Material for this task Block Start
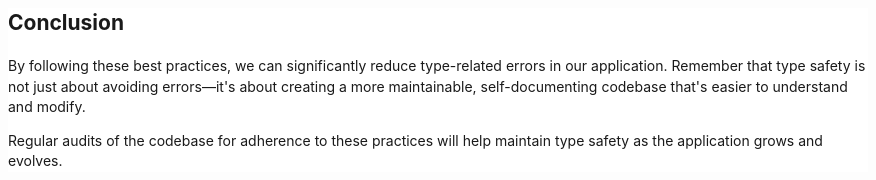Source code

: ## Conclusion

By following these best practices, we can significantly reduce type-related errors in our application. Remember that type safety is not just about avoiding errors—it's about creating a more maintainable, self-documenting codebase that's easier to understand and modify.

Regular audits of the codebase for adherence to these practices will help maintain type safety as the application grows and evolves.
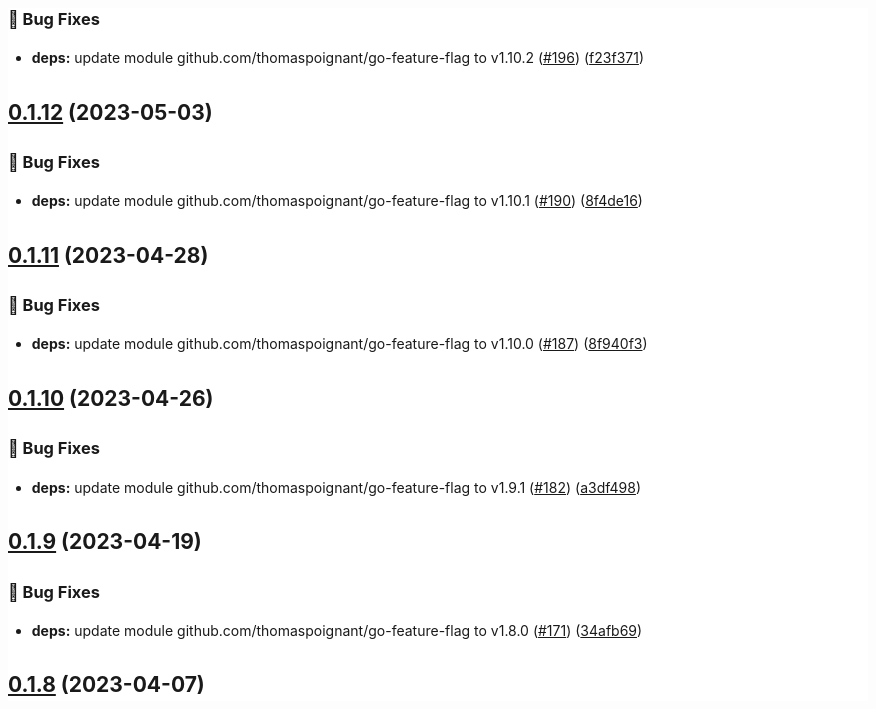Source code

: 
### 🐛 Bug Fixes

* **deps:** update module github.com/thomaspoignant/go-feature-flag to v1.10.2 ([#196](https://github.com/open-feature/go-sdk-contrib/issues/196)) ([f23f371](https://github.com/open-feature/go-sdk-contrib/commit/f23f371eaf5073b0022667d3563abad4ac102d0a))

## [0.1.12](https://github.com/open-feature/go-sdk-contrib/compare/providers/go-feature-flag/v0.1.11...providers/go-feature-flag/v0.1.12) (2023-05-03)


### 🐛 Bug Fixes

* **deps:** update module github.com/thomaspoignant/go-feature-flag to v1.10.1 ([#190](https://github.com/open-feature/go-sdk-contrib/issues/190)) ([8f4de16](https://github.com/open-feature/go-sdk-contrib/commit/8f4de162173ad12e5404aaa91cbab68504341828))

## [0.1.11](https://github.com/open-feature/go-sdk-contrib/compare/providers/go-feature-flag/v0.1.10...providers/go-feature-flag/v0.1.11) (2023-04-28)


### 🐛 Bug Fixes

* **deps:** update module github.com/thomaspoignant/go-feature-flag to v1.10.0 ([#187](https://github.com/open-feature/go-sdk-contrib/issues/187)) ([8f940f3](https://github.com/open-feature/go-sdk-contrib/commit/8f940f38da15d456b9d5d872bb2da9437556193d))

## [0.1.10](https://github.com/open-feature/go-sdk-contrib/compare/providers/go-feature-flag/v0.1.9...providers/go-feature-flag/v0.1.10) (2023-04-26)


### 🐛 Bug Fixes

* **deps:** update module github.com/thomaspoignant/go-feature-flag to v1.9.1 ([#182](https://github.com/open-feature/go-sdk-contrib/issues/182)) ([a3df498](https://github.com/open-feature/go-sdk-contrib/commit/a3df498c2ad9d83c460ce4b554520e690a120ce4))

## [0.1.9](https://github.com/open-feature/go-sdk-contrib/compare/providers/go-feature-flag/v0.1.8...providers/go-feature-flag/v0.1.9) (2023-04-19)


### 🐛 Bug Fixes

* **deps:** update module github.com/thomaspoignant/go-feature-flag to v1.8.0 ([#171](https://github.com/open-feature/go-sdk-contrib/issues/171)) ([34afb69](https://github.com/open-feature/go-sdk-contrib/commit/34afb6919b4e7d8ffb3925c197d49b951852894d))

## [0.1.8](https://github.com/open-feature/go-sdk-contrib/compare/providers/go-feature-flag/v0.1.7...providers/go-feature-flag/v0.1.8) (2023-04-07)
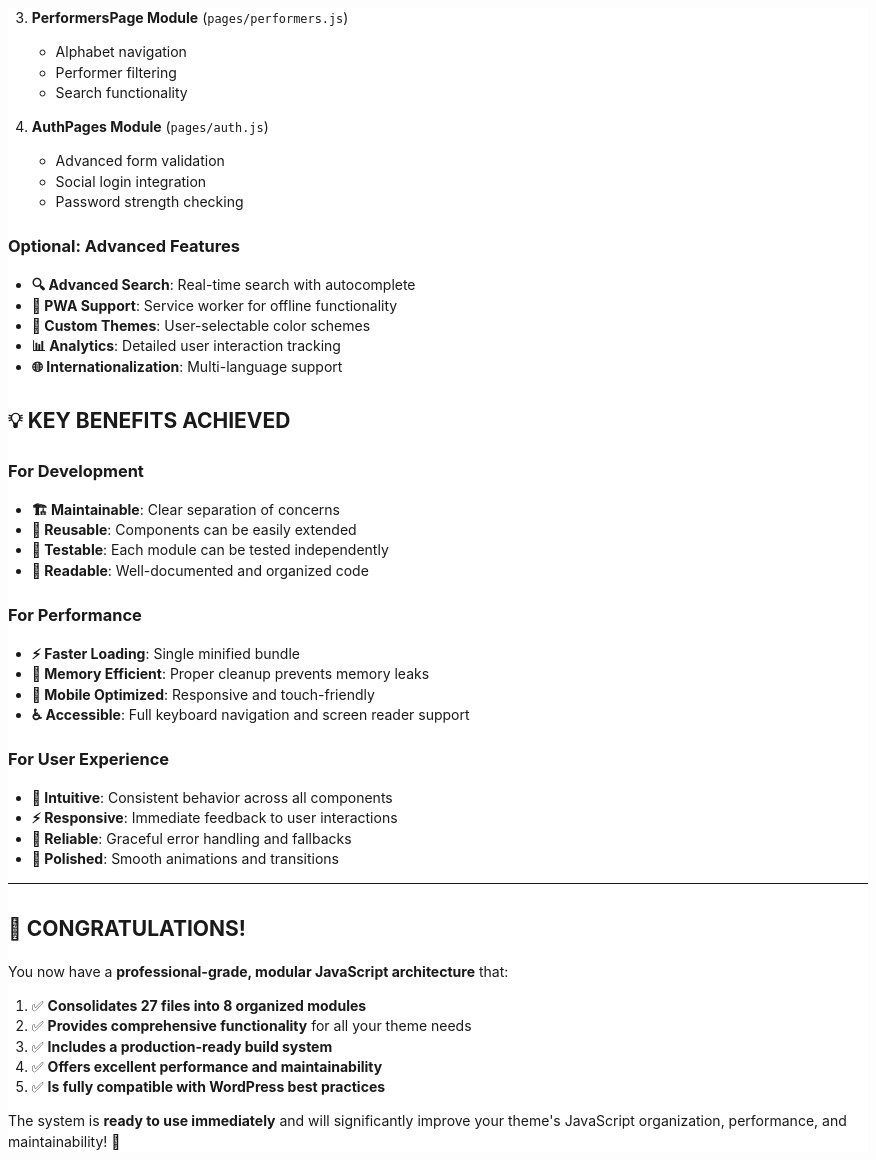 3. **PerformersPage Module** (`pages/performers.js`)
   - Alphabet navigation
   - Performer filtering
   - Search functionality

4. **AuthPages Module** (`pages/auth.js`)
   - Advanced form validation
   - Social login integration
   - Password strength checking

### **Optional: Advanced Features**
- **🔍 Advanced Search**: Real-time search with autocomplete
- **📱 PWA Support**: Service worker for offline functionality
- **🎨 Custom Themes**: User-selectable color schemes
- **📊 Analytics**: Detailed user interaction tracking
- **🌐 Internationalization**: Multi-language support

## 💡 **KEY BENEFITS ACHIEVED**

### **For Development**
- **🏗️ Maintainable**: Clear separation of concerns
- **🔄 Reusable**: Components can be easily extended
- **🧪 Testable**: Each module can be tested independently
- **📖 Readable**: Well-documented and organized code

### **For Performance**
- **⚡ Faster Loading**: Single minified bundle
- **🧠 Memory Efficient**: Proper cleanup prevents memory leaks
- **📱 Mobile Optimized**: Responsive and touch-friendly
- **♿ Accessible**: Full keyboard navigation and screen reader support

### **For User Experience**
- **🎯 Intuitive**: Consistent behavior across all components
- **⚡ Responsive**: Immediate feedback to user interactions
- **🔧 Reliable**: Graceful error handling and fallbacks
- **🎨 Polished**: Smooth animations and transitions

---

## 🎉 **CONGRATULATIONS!**

You now have a **professional-grade, modular JavaScript architecture** that:

1. ✅ **Consolidates 27 files into 8 organized modules**
2. ✅ **Provides comprehensive functionality** for all your theme needs
3. ✅ **Includes a production-ready build system**
4. ✅ **Offers excellent performance and maintainability**
5. ✅ **Is fully compatible with WordPress best practices**

The system is **ready to use immediately** and will significantly improve your theme's JavaScript organization, performance, and maintainability! 🚀

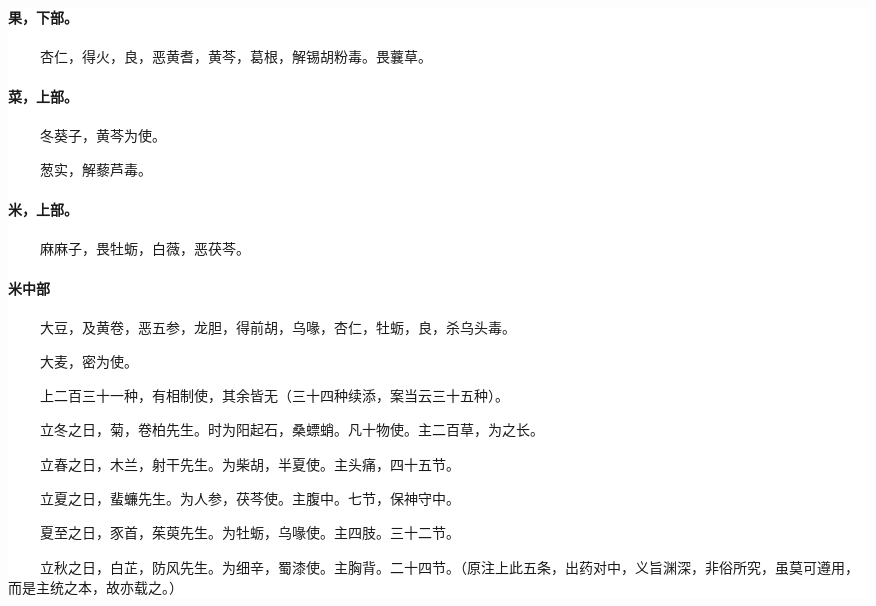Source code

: #### 果，下部。
<p>&emsp;&emsp;
杏仁，得火，良，恶黄耆，黄芩，葛根，解锡胡粉毒。畏蘘草。
</p>

#### 菜，上部。
<p>&emsp;&emsp;
冬葵子，黄芩为使。
</p>
<p>&emsp;&emsp;
葱实，解藜芦毒。
</p>

#### 米，上部。
<p>&emsp;&emsp;
麻麻子，畏牡蛎，白薇，恶茯芩。
</p>

#### 米中部
<p>&emsp;&emsp;
大豆，及黄卷，恶五参，龙胆，得前胡，乌喙，杏仁，牡蛎，良，杀乌头毒。
</p>
<p>&emsp;&emsp;
大麦，密为使。
</p>
<p>&emsp;&emsp;
上二百三十一种，有相制使，其余皆无（三十四种续添，案当云三十五种）。
</p>
<p>&emsp;&emsp;
立冬之日，菊，卷柏先生。时为阳起石，桑螵蛸。凡十物使。主二百草，为之长。
</p>
<p>&emsp;&emsp;
立春之日，木兰，射干先生。为柴胡，半夏使。主头痛，四十五节。
</p>
<p>&emsp;&emsp;
立夏之日，蜚蠊先生。为人参，茯芩使。主腹中。七节，保神守中。
</p>
<p>&emsp;&emsp;
夏至之日，豕首，茱萸先生。为牡蛎，乌喙使。主四肢。三十二节。
</p>
<p>&emsp;&emsp;
立秋之日，白芷，防风先生。为细辛，蜀漆使。主胸背。二十四节。（原注上此五条，出药对中，义旨渊深，非俗所究，虽莫可遵用，而是主统之本，故亦载之。）
</p>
Material for this task Block End
§ What to work on
Report how many of the lines above contain the string "practices". Give only the number.

§ Exercise answer
3